:: WORK TO COMPLETE ::
From the data below, return all lines holding the string "Normal".

:: AVAILABLE DATA ::
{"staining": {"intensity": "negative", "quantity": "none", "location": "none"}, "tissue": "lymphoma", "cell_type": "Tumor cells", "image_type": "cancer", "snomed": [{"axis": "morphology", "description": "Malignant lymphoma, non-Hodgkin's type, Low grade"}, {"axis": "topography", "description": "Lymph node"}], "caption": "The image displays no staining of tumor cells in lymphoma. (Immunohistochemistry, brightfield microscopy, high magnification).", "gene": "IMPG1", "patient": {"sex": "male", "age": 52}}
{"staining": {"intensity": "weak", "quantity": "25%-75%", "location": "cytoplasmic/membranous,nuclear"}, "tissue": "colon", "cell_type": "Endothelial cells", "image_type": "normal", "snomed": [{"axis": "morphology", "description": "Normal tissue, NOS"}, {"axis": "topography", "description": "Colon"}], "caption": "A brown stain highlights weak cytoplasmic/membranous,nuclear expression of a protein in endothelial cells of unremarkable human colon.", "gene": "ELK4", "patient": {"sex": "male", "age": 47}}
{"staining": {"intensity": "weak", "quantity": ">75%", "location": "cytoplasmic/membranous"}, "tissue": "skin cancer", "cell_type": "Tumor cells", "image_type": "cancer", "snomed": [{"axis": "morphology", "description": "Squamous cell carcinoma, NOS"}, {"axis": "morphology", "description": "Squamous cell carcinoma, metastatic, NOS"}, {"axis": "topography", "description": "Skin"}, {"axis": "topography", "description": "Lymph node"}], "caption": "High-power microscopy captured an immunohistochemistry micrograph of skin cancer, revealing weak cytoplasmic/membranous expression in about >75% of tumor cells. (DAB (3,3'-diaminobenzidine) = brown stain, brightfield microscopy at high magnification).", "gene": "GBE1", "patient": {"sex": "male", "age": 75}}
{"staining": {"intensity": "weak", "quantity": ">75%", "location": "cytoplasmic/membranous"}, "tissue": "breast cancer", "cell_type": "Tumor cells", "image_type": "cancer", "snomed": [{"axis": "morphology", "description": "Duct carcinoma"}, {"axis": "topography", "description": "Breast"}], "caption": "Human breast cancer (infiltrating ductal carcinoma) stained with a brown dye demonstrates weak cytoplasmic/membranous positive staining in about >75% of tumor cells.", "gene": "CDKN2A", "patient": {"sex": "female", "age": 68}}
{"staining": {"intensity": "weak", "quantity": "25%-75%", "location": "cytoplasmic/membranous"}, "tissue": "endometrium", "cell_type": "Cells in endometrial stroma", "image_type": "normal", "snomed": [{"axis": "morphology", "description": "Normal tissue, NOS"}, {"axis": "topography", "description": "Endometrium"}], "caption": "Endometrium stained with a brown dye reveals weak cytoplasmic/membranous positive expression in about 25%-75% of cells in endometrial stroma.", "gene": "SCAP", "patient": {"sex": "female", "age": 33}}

:: REPLY ::
{"staining": {"intensity": "weak", "quantity": "25%-75%", "location": "cytoplasmic/membranous,nuclear"}, "tissue": "colon", "cell_type": "Endothelial cells", "image_type": "normal", "snomed": [{"axis": "morphology", "description": "Normal tissue, NOS"}, {"axis": "topography", "description": "Colon"}], "caption": "A brown stain highlights weak cytoplasmic/membranous,nuclear expression of a protein in endothelial cells of unremarkable human colon.", "gene": "ELK4", "patient": {"sex": "male", "age": 47}}
{"staining": {"intensity": "weak", "quantity": "25%-75%", "location": "cytoplasmic/membranous"}, "tissue": "endometrium", "cell_type": "Cells in endometrial stroma", "image_type": "normal", "snomed": [{"axis": "morphology", "description": "Normal tissue, NOS"}, {"axis": "topography", "description": "Endometrium"}], "caption": "Endometrium stained with a brown dye reveals weak cytoplasmic/membranous positive expression in about 25%-75% of cells in endometrial stroma.", "gene": "SCAP", "patient": {"sex": "female", "age": 33}}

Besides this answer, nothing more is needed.